Cette technique, décrite pour la première fois par Nitzan et Dolwick, permet le lavage de l'ATM avec du liquide physiologique via l'insertion de deux aiguilles positionnées dans son compartiment supérieur, ne nécessitant pas un contrôle arthroscopique (tableau 1, figure 3).26 Le principal avantage de cette technique est l'obtention d'une efficacité maximale avec un minimum d'invasivité et de temps opératoire.
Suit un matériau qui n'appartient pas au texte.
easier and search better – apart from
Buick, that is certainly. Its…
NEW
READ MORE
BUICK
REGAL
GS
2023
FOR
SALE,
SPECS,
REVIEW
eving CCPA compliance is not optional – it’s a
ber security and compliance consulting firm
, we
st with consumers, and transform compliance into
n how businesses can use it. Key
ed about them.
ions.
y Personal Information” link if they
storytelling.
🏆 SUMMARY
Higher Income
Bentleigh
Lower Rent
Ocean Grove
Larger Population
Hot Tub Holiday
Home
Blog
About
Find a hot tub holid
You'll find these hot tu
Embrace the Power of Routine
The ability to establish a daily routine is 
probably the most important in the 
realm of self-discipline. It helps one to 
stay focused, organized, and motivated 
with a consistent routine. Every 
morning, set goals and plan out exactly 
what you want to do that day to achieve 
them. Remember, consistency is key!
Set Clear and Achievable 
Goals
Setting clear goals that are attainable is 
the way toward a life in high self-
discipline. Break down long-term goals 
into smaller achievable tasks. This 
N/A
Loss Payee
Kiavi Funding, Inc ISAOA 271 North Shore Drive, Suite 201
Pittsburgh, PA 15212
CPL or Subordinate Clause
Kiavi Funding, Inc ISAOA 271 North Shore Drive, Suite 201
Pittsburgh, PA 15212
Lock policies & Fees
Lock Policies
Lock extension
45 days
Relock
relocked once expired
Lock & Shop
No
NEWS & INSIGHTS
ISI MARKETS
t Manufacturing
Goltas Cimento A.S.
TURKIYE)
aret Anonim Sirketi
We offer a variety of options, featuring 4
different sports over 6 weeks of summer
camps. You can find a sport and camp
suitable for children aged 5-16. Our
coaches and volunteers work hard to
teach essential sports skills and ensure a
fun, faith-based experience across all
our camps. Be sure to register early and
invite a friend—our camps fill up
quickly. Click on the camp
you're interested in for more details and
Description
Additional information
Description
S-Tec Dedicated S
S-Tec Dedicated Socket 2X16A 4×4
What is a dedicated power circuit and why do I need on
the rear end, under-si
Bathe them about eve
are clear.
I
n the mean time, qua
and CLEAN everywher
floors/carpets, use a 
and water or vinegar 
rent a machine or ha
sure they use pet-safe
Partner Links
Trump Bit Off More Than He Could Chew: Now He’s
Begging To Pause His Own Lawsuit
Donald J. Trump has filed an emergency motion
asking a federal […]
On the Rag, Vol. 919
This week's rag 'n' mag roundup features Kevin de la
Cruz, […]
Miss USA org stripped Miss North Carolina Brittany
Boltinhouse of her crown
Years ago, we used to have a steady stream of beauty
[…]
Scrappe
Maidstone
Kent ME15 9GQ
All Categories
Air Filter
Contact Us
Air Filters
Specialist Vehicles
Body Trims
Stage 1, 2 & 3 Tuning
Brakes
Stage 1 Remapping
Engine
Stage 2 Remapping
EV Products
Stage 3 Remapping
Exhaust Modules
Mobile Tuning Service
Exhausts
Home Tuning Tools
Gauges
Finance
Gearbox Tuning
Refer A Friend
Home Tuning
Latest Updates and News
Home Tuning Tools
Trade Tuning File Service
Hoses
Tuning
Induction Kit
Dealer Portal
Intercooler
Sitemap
Le désavantage principale est l'impossibilité de visualisation de la cavité articulaire. Plusieurs théories, une plus attractive que l'autre, ont vu la lumière lors des derniers quinze ans, sans jamais pouvoir élucider de manière claire les raisons du succès clinique des lavages articulaires.24-26 La plus populaire et toujours actuelle, est celle élaborée par Nitzan au milieu des années 90 : la théorie de la lubrification.27,28 Selon cette théorie le primum movens serait représenté par la surcharge articulaire dynamique (bruxisme) et/ou statique (crispation dentaire), qui entraînerait une hypoxie à l'origine de la libération de radicaux libres (RL) responsables de la dégradation de l'acide hyaluronique (AH) intra-articulaire. La diminution de la concentration de cet acide diminuerait alors la viscosité, ce qui aurait pour conséquence d'augmenter les adhérences entre les surfaces articulaires, entraînant progressivement le déplacement antérieur du disque articulaire. De plus, la couche de protection phospholipidique recouvrant les surfaces articulaires serait progressivement détruite par les phospolipases A2 ­ enzymes normalement neutralisés par le AH ­ libérant ainsi les puissantes forces adhésives des surfaces articulaires (figure 4). Le lavage articulaire permet d'une part l'évacuation des radicaux libres accumulés dans l'articulation ainsi que d'autres médiateurs de l'inflammation et d'autre part, en «remplissant» la cavité avec du nouveau liquide on rétablit une couche protectrice qui, en séparant les deux surfaces articulaires, réduit leurs forces adhésives. Ce modèle reste donc le seul qui permet de comprendre pourquoi le lavage articulaire seul est efficace dans le rétablissement de la mobilité articulaire dans les cas de luxations méniscales antérieures non réductibles, tout en gardant la position du disque articulaire !27,28


Conclusion


L'échec des techniques de repositionnement ou d'ablation du disque articulaire a été à l'origine d'un effort concerté de la part de plusieurs centres universitaires visant à comprendre le plus précisément possible la physiopathologie du dysfonctionnement articulaire au niveau moléculaire. Le but étant de mettre au point des tests qui pourraient permettre d'identifier précocement les patients susceptibles de développer des désordres de l'ATM. Ceci permettrait de mettre au point des traitements comme l'arthrocentèse de l'ATM couplée à l'injection d'enzymes spécifiques ou d'agents antioxydants, reléguant ainsi la chirurgie radicale à des situations vraiment extrêmes et inévitables.1,2
Dans ce contexte d'incertitude et en accord avec la littérature récente, le traitement chirurgical de la plus grande partie des désordres de l'ATM devrait se limiter à l'arthrocentèse avec un lavage articulaire et être réservé aux patients qui continuent à présenter des troubles fonctionnels et/ou des douleurs handicapantes en dépit de l'application de traitements conservateurs (physiothérapie et/ou gouttière occlusale), qui devraient toujours être appliqués en première instance. C'est cette philosophie prudente que nous avons progressivement adoptée dans notre division de chirurgie-maxillo faciale avec un taux de succès proche de 80%.
Cette histoire, comme l'histoire en général, nous a appris que nous sommes malheureusement destinés à répéter les erreurs du passé si nous ne prenons pas le temps d'une réflexion se basant exclusivement sur des faits déjà accomplis et corroborés scientifiquement, en éclairant et mettant à jour les échecs, pour finalement pouvoir en comprendre la cause en absence de tout a priori.